O Mycoplasma genitalium é uma infeção sexualmente transmissível emergente cujo impacto na saúde reprodutiva está a ser progressivamente documentado. Evidência crescente associa esta bactéria a cervicite, endometrite, doença inflamatória pélvica (DIP) e complicações obstétricas, posicionando o Mycoplasma como um agente potencialmente importante na infertilidade feminina.

A European Society of Human Reproduction and Embryology (ESHRE) e o Royal College of Obstetricians and Gynaecologists (RCOG) reconhecem o Mycoplasma genitalium como um organismo de vigilância na investigação de causas infecciosas de infertilidade, embora as recomendações de rastreio universal ainda não estejam estabelecidas.

Impacto no Trato Genital Feminino

O Mycoplasma genitalium causa cervicite mucopurulenta em 10 a 20 % das mulheres infetadas e pode ascender ao trato genital superior, causando endometrite e salpingite.
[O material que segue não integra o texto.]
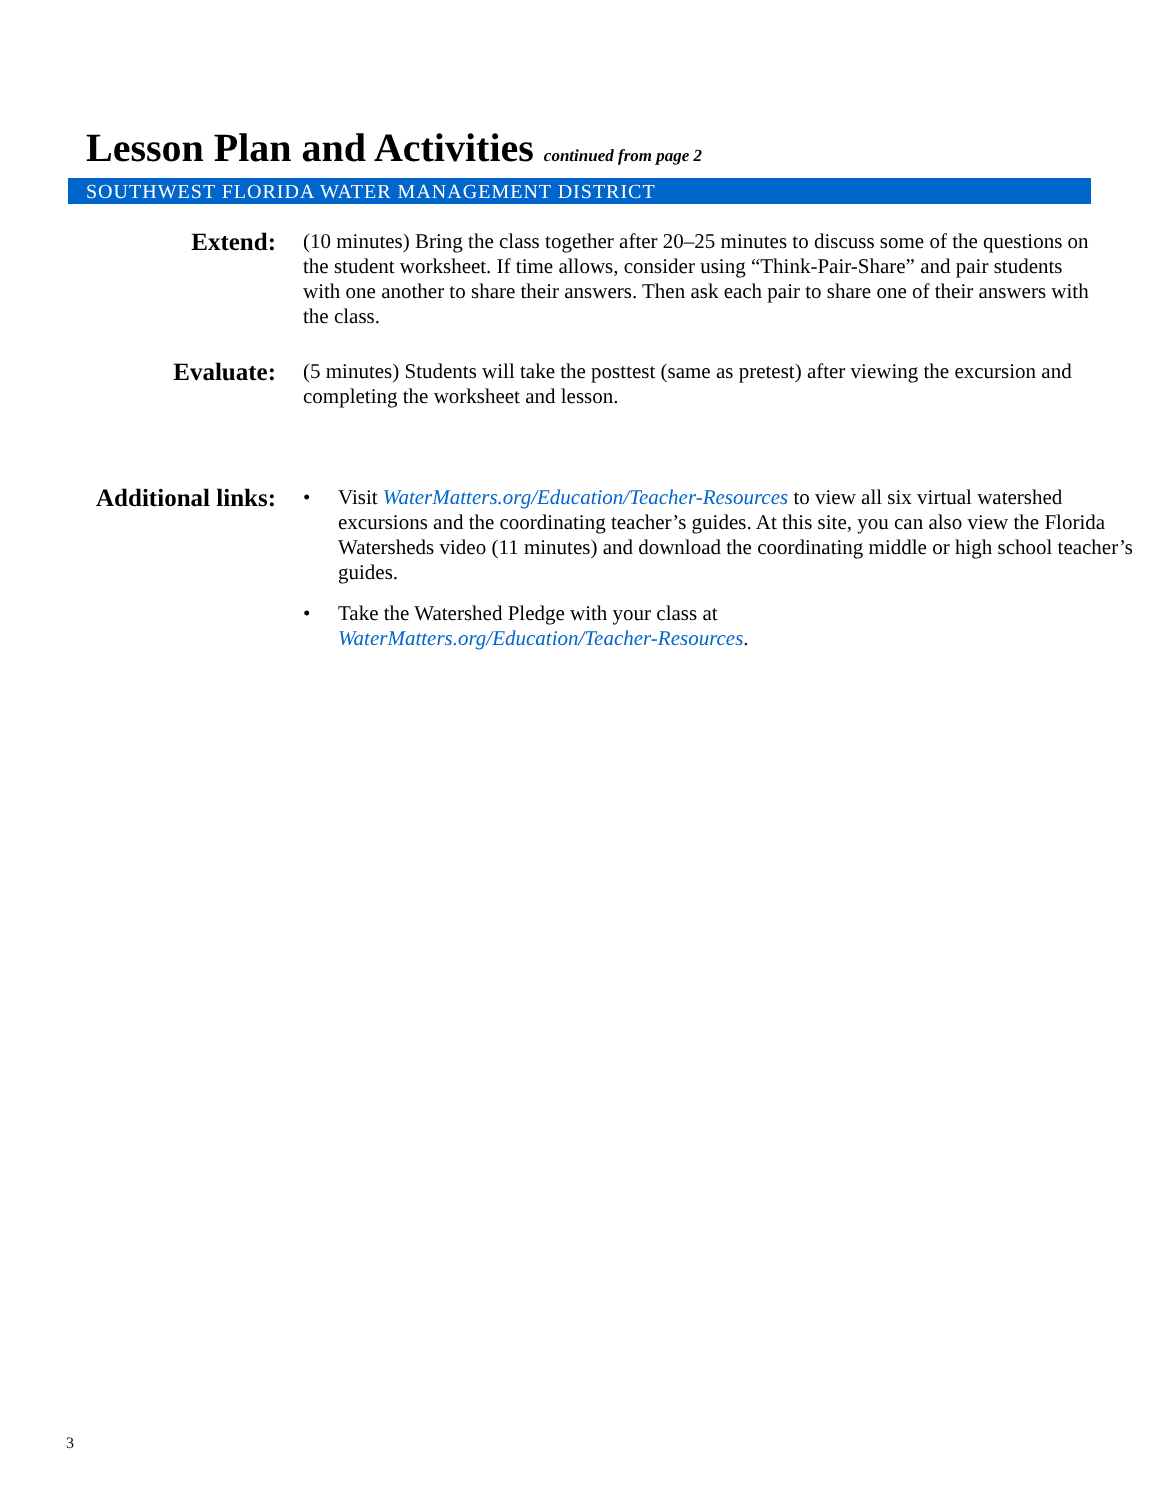Lesson Plan and Activities continued from page 2
SOUTHWEST FLORIDA WATER MANAGEMENT DISTRICT
Extend:
(10 minutes) Bring the class together after 20–25 minutes to discuss some of the questions on the student worksheet. If time allows, consider using “Think-Pair-Share” and pair students with one another to share their answers. Then ask each pair to share one of their answers with the class.
Evaluate:
(5 minutes) Students will take the posttest (same as pretest) after viewing the excursion and completing the worksheet and lesson.
Additional links:
• Visit WaterMatters.org/Education/Teacher-Resources to view all six virtual watershed excursions and the coordinating teacher’s guides. At this site, you can also view the Florida Watersheds video (11 minutes) and download the coordinating middle or high school teacher’s guides.
• Take the Watershed Pledge with your class at
WaterMatters.org/Education/Teacher-Resources.
3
Uma meta-análise publicada na revista Sexually Transmitted Infections estimou que o Mycoplasma genitalium aumenta o risco de DIP em 2 vezes comparativamente a mulheres não infetadas.

A associação entre Mycoplasma genitalium e infertilidade tubária baseia-se em estudos serológicos que demonstram maior prevalência de anticorpos anti-Mycoplasma em mulheres com obstrução tubária. Contudo, a relação causal não está ainda definitivamente estabelecida.

A Sociedade Portuguesa de Medicina da Reprodução recomenda considerar o teste de Mycoplasma genitalium no estudo de infertilidade quando causas mais comuns foram excluídas, especialmente em mulheres com história de cervicite ou DIP. O tratamento atempado pode prevenir progressão para dano tubário.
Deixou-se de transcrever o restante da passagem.